Anforderung 1: Womit vergleicht JoelH im Forumsthread zu Telnet das Programm Telnet?
Anforderung 2: Entnimm dem Forumsthread zu Telnet wortgetreu die Stelle, die mit „## Dennis Wronka“ beginnt und sich bis einschließlich „einfach ist !“ erstreckt.
Anforderung 3: Setze den Forumsthread zu Telnet im Anschluss an seinen letzten Satz fort.

##### Text zur Prüfung

# Telnet



## fungo (22. August 2002)

Wo finde ich eine Liste der ganzen Commands?


----------



## Dennis Wronka (23. August 2002)

Willste auf 'ne Windows- oder Linux-Box telnetten?


----------



## JoelH (23. August 2002)

*hmm,*

es gibt keinen festen Befehlssatz da Telnet einfach nur eine Konsole/Shell auf dem entsprechenden Rechner generiert, der Befehlsatz hängt also absolut von kontakteten Server ab, wenn du auf Linux zugreisfst haste alle Befehle die der User auch lokal dort hat, je nachdem mit wem du dich einloggst, auf Win haste die Eingeabeaufforderungsbefehle, wenn du dich via FTP Port auf einem FTP Server einklinkst hast du die FTP Serverbefehle usw. du kansnt auch via TELNET deine Mails von deinem POP3 Mailserver abrufen dann stehen dir dessen Befehle zur verfügung. Telnet ist quasi das Schweizertaschenmesser des Internets, alles geht aber unter anderem musst du immer die ganzen zusätzlichen Protokolle emulieren/imitieren, was nicht so einfach ist !

##########
##### Datenauszug

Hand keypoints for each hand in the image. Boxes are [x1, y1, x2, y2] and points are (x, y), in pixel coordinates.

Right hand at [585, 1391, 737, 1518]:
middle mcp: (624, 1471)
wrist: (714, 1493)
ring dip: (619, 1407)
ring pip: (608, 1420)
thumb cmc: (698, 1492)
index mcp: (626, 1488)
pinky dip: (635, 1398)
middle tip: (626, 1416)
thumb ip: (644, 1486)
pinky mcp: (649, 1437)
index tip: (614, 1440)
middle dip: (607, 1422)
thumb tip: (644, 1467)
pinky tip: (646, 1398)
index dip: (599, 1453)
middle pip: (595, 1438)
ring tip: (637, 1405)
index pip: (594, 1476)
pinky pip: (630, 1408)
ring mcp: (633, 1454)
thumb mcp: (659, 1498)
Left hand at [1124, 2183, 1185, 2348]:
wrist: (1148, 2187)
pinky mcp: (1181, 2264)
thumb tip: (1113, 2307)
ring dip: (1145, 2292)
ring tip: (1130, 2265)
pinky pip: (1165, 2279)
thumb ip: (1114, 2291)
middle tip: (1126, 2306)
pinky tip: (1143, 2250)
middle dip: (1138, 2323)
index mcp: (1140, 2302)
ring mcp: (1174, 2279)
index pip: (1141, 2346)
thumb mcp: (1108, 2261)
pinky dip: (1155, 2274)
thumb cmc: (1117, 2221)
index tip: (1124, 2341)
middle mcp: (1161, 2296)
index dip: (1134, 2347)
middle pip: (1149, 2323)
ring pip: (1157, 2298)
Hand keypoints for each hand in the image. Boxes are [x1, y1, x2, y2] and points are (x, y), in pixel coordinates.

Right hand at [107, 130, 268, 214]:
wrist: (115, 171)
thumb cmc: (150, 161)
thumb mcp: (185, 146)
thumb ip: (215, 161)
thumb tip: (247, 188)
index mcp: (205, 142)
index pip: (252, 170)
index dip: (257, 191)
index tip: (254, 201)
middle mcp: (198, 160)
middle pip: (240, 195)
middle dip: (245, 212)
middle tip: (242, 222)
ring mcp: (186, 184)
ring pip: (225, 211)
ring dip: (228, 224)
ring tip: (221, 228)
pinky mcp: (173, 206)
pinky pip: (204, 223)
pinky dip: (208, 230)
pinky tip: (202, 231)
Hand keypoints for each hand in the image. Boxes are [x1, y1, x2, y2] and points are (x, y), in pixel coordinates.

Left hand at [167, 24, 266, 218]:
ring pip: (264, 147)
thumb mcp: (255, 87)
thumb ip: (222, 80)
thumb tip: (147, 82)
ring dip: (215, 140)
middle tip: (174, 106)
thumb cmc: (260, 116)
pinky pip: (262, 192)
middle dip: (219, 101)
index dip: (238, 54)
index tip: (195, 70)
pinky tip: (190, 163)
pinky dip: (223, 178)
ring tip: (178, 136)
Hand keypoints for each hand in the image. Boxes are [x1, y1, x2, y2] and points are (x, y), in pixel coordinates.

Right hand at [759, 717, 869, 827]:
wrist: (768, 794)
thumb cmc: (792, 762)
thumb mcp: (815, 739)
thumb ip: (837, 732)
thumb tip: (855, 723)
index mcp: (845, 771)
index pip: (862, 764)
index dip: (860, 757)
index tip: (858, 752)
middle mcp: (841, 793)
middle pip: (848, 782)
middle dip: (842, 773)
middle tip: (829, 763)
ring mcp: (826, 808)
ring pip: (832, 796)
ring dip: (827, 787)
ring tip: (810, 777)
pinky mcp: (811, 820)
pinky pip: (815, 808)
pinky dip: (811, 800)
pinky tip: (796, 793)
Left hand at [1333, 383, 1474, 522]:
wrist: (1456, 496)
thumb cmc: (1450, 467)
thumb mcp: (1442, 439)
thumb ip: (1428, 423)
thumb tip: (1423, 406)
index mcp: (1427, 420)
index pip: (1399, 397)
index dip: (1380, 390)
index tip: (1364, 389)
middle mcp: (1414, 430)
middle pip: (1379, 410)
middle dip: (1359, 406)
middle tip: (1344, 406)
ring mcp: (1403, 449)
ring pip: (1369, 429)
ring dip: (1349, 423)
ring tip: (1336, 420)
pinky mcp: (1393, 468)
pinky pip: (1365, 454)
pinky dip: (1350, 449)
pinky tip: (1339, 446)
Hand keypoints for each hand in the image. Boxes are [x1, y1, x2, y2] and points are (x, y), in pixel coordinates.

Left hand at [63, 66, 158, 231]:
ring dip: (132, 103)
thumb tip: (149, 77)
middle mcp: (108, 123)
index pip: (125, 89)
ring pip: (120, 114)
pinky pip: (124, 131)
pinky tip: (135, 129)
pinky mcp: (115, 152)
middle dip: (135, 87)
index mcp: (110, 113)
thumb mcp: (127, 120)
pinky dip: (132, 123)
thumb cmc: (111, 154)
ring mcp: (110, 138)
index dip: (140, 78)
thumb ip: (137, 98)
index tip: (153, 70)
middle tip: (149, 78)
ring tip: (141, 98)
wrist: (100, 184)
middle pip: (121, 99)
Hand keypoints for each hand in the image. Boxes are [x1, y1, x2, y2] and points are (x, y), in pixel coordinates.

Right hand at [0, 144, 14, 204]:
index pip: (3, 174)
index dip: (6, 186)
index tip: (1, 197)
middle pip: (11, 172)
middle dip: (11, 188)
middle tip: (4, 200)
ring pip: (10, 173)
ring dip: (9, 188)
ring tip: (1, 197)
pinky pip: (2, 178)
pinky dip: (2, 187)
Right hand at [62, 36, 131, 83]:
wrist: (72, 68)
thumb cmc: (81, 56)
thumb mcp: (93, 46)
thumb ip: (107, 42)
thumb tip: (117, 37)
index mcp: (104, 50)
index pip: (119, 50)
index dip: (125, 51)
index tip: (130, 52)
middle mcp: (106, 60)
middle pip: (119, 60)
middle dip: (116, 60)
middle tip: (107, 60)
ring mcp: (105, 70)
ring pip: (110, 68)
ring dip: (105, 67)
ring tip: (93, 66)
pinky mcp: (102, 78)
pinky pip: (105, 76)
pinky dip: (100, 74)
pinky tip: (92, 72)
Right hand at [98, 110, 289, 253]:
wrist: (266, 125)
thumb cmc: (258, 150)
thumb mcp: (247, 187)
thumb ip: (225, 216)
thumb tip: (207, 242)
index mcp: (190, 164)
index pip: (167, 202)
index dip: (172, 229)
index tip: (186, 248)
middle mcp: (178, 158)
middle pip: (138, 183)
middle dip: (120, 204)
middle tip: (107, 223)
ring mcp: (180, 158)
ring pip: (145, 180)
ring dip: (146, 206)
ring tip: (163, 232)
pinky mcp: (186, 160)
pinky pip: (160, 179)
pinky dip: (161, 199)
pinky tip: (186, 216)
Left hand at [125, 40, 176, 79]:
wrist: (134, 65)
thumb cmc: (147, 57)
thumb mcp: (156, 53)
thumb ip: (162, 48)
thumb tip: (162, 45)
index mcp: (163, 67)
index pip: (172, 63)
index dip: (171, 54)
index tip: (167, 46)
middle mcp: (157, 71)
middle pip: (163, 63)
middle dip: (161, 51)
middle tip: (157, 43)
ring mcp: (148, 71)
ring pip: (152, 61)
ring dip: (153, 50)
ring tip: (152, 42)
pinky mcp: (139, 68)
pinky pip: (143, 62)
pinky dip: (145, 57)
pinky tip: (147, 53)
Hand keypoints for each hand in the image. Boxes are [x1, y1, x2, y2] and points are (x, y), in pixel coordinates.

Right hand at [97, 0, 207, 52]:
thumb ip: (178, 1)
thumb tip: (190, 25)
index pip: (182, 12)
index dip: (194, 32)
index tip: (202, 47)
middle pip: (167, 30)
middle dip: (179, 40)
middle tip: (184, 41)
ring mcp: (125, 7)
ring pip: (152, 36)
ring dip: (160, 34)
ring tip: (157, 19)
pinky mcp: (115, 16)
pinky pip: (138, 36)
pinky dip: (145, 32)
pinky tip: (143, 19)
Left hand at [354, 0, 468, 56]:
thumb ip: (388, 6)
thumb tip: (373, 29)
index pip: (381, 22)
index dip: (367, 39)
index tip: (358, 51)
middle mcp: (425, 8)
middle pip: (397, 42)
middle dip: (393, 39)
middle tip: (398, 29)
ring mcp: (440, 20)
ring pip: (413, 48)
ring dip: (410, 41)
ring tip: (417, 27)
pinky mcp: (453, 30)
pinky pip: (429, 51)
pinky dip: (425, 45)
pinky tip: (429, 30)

##########

Ergebnis 1: Mit dem Schweizertaschenmesser des Internets.

Ergebnis 2:
## Dennis Wronka (23. August 2002)

Willste auf 'ne Windows- oder Linux-Box telnetten?


----------



## JoelH (23. August 2002)

*hmm,*

es gibt keinen festen Befehlssatz da Telnet einfach nur eine Konsole/Shell auf dem entsprechenden Rechner generiert, der Befehlsatz hängt also absolut von kontakteten Server ab, wenn du auf Linux zugreisfst haste alle Befehle die der User auch lokal dort hat, je nachdem mit wem du dich einloggst, auf Win haste die Eingeabeaufforderungsbefehle, wenn du dich via FTP Port auf einem FTP Server einklinkst hast du die FTP Serverbefehle usw. du kansnt auch via TELNET deine Mails von deinem POP3 Mailserver abrufen dann stehen dir dessen Befehle zur verfügung. Telnet ist quasi das Schweizertaschenmesser des Internets, alles geht aber unter anderem musst du immer die ganzen zusätzlichen Protokolle emulieren/imitieren, was nicht so einfach ist !

Ergebnis 3:
----------



## Christian Fein (23. August 2002)

Telnet bzw (was besser ist) ssh oeffnen dir eine konsole auf dem entfernten rechner.

Das heisst du arbeitetst mit den komandos die die shell (z.B. Bash) anbietet.

Zumeist mag dies wohl ein UNIX/Linux server sein, das heisst du arbeitest mit den normalen (zumeist bash,sh,csh) kommands

Über die Bash sind schon ganze Bücher geschrieben worden und ich würde sagen du gehst einfach mal auf http://www.selflinux.de bzw linuxfiebel.de und liest dich da ein.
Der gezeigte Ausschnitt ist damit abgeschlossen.